Shortly after announcing his withdrawal from the race, Biden issued a statement endorsing his vice-president, Kamala Harris, for the top of the ticket. The move was canny, avoiding a chaotic contest, cutting off bizarre and destructive fantasies of a so-called “blitz primary” and effectively sealing Harris’s nomination ahead of the convention in Chicago next month. The move will also allow the new ticket to claim credit for Biden’s accomplishments – like a fundamentally strong economy, a cap on insulin costs, an explosion in green energy production, and a broad and popular climate and jobs bill – while being able to pivot away and recalibrate on some of Biden’s most unpopular or morally indefensible choices, like his support for Israel’s genocidal war on Palestinians in Gaza.

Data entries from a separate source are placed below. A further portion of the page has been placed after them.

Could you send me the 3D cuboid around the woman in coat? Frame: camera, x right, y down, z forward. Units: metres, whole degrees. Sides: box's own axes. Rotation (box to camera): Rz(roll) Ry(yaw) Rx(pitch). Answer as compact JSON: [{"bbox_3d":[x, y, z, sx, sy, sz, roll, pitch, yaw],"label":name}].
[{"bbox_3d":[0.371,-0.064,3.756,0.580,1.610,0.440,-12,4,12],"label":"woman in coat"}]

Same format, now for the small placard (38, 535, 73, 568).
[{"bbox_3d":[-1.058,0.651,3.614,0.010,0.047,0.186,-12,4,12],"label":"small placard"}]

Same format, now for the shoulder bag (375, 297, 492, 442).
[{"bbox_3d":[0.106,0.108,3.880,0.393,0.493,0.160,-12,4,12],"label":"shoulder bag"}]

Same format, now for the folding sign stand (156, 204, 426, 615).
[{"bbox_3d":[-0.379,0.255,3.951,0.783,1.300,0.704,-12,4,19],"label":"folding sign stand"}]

The move also reverses the role that the vulnerability of age plays in the race. At 59, Harris is not a young woman, but she is downright spry by the standards of elite American politicians. Trump, by contrast, is 78, a rambling, largely incoherent speaker, and visibly weaker than when he first began running for president nearly 10 years ago, in 2015. Trump has always practiced a politics of masculine domination, and his petty little virility displays – like looming over Hillary Clinton in the third presidential debate in 2016 – have long led liberals to fear that a woman could not defeat him; this, too, was part of Biden’s pitch to voters in the 2020 primary.

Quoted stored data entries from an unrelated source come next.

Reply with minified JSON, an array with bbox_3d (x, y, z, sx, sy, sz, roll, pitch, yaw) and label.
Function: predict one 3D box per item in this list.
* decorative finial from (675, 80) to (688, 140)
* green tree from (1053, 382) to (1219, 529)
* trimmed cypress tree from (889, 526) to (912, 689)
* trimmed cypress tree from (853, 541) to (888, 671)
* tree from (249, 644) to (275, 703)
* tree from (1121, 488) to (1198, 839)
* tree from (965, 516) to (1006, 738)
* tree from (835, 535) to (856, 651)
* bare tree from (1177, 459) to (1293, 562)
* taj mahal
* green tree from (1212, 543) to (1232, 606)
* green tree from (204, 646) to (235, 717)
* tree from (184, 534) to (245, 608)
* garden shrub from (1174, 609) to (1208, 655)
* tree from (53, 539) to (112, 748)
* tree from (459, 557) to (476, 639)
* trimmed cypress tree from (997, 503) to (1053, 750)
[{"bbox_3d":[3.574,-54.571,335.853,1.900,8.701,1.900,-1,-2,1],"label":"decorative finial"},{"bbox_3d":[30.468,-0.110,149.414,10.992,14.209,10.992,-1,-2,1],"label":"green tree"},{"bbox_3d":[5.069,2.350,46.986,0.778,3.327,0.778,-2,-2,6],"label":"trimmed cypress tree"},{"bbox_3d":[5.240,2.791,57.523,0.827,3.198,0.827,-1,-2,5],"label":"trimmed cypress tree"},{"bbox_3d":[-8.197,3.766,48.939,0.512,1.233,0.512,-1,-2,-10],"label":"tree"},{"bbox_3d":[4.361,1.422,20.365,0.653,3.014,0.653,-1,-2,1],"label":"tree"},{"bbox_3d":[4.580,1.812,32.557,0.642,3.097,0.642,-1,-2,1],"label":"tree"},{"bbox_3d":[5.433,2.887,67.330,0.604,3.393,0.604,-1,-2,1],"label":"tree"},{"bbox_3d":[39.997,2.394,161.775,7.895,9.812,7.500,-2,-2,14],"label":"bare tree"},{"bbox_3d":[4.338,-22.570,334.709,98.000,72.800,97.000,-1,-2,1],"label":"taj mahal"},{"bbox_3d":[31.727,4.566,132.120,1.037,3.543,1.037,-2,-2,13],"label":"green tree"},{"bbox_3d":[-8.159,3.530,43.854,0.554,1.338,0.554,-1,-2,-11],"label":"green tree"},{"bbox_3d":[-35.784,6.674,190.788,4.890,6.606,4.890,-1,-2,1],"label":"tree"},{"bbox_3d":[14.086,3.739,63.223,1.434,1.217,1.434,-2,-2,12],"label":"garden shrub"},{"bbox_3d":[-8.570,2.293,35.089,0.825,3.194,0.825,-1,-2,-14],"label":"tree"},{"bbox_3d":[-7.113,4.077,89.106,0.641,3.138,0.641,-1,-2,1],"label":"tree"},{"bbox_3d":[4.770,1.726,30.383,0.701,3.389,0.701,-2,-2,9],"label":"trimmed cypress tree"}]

But Trump is not the figure he once was. He is tired and diminished, less focused and energetic, burdened by bad press from lawsuits (like the one in which he was found liable for the sexual assault of E Jean Carroll) and prosecutions (like the one in which he was convicted of 34 felonies). He is burdened, too, by bitterness and grievance, devoting good chunks of most public appearances to enumerating the various people he hates and how he has been wronged. He is unpopular, unpleasant, undisciplined and unappealing. He is the reason why Roe v Wade was overturned, and he wants to be a dictator. He is eminently beatable. And finally, Democrats may have a nominee who can beat him.

Most importantly, with Biden out and Harris stepping up to the plate, the Democrats may now have a candidate who is an eloquent, comfortable and active advocate for an issue that Biden was never able to persuasively campaign for: abortion rights. Biden shied away from abortion, and his discomfort was dragging Democrats down, leaving a public health crisis, a civil rights emergency and a crucial Republican liability on the table. With that issue now squarely on the agenda, the race will be dramatically changed.

• This article was amended on 23 July 2024. Donald Trump was convicted of 34 felonies, not 38 as a previous version stated.